_Information given_:
━━━━

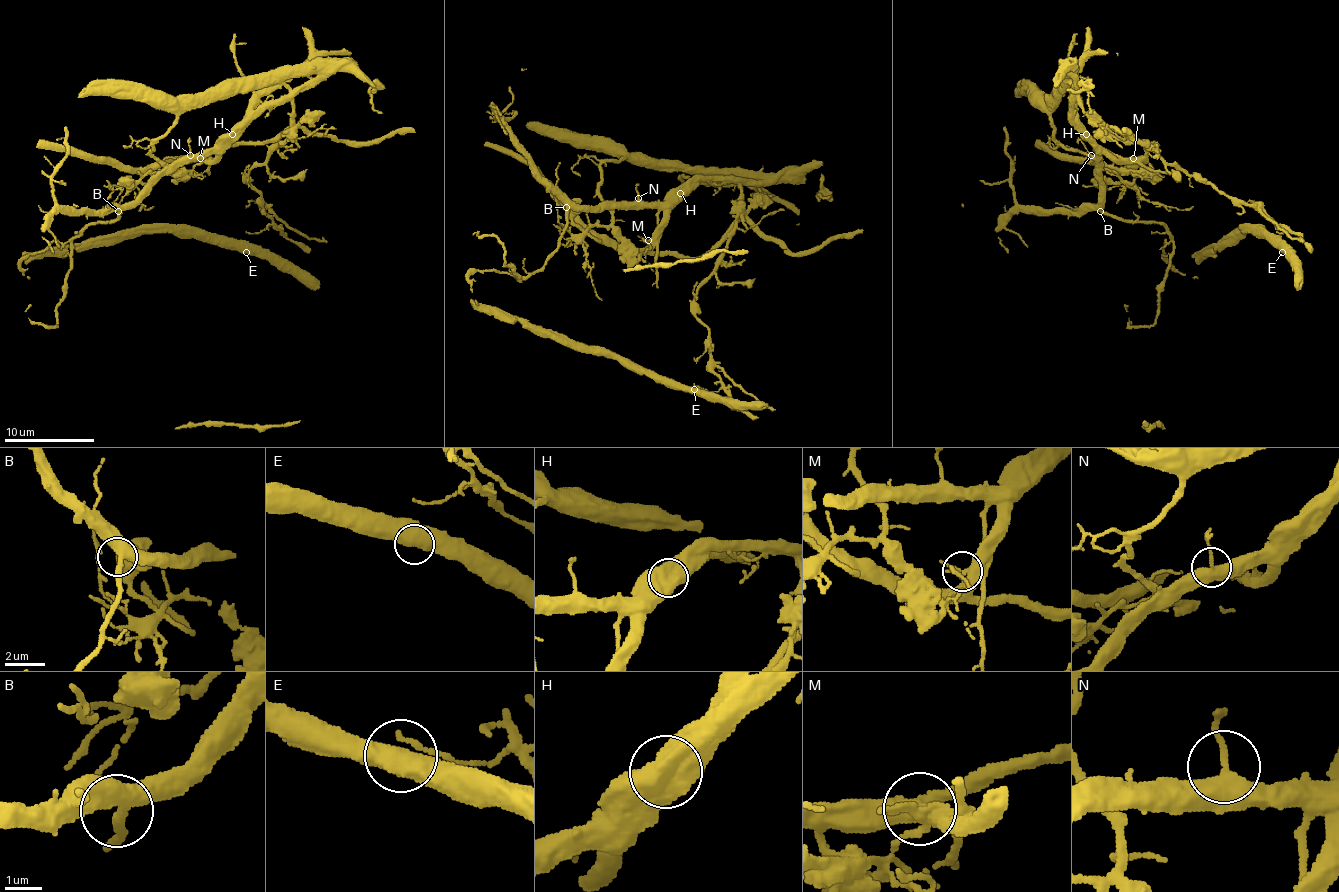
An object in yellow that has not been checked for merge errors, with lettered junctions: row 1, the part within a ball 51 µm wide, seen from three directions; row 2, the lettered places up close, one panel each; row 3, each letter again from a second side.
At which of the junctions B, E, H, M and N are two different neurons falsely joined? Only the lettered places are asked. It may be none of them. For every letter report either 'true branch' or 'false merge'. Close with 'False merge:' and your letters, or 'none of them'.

━━━━

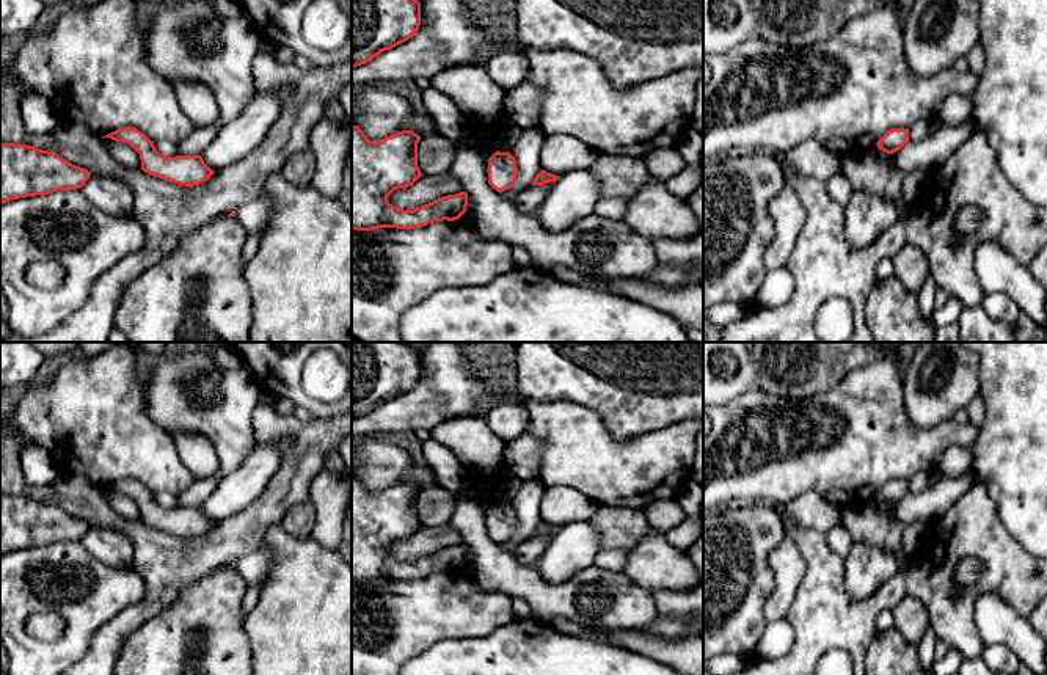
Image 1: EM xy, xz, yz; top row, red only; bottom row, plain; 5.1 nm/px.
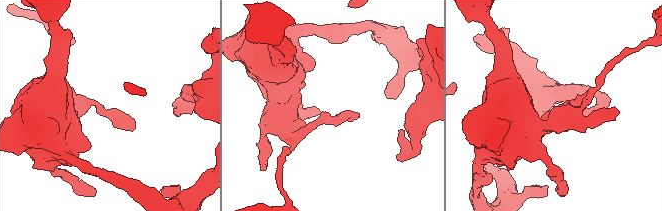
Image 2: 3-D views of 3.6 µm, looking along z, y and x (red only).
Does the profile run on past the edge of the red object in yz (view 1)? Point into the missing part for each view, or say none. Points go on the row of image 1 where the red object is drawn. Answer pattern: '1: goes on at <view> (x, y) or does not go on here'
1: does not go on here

━━━━

_About this task_: Only lines with the string "junctions" belong in the answer; copy each of them from the listing.

_Answer below_:
An object in yellow that has not been checked for merge errors, with lettered junctions: row 1, the part within a ball 51 µm wide, seen from three directions; row 2, the lettered places up close, one panel each; row 3, each letter again from a second side.
At which of the junctions B, E, H, M and N are two different neurons falsely joined? Only the lettered places are asked. It may be none of them. For every letter report either 'true branch' or 'false merge'. Close with 'False merge:' and your letters, or 'none of them'.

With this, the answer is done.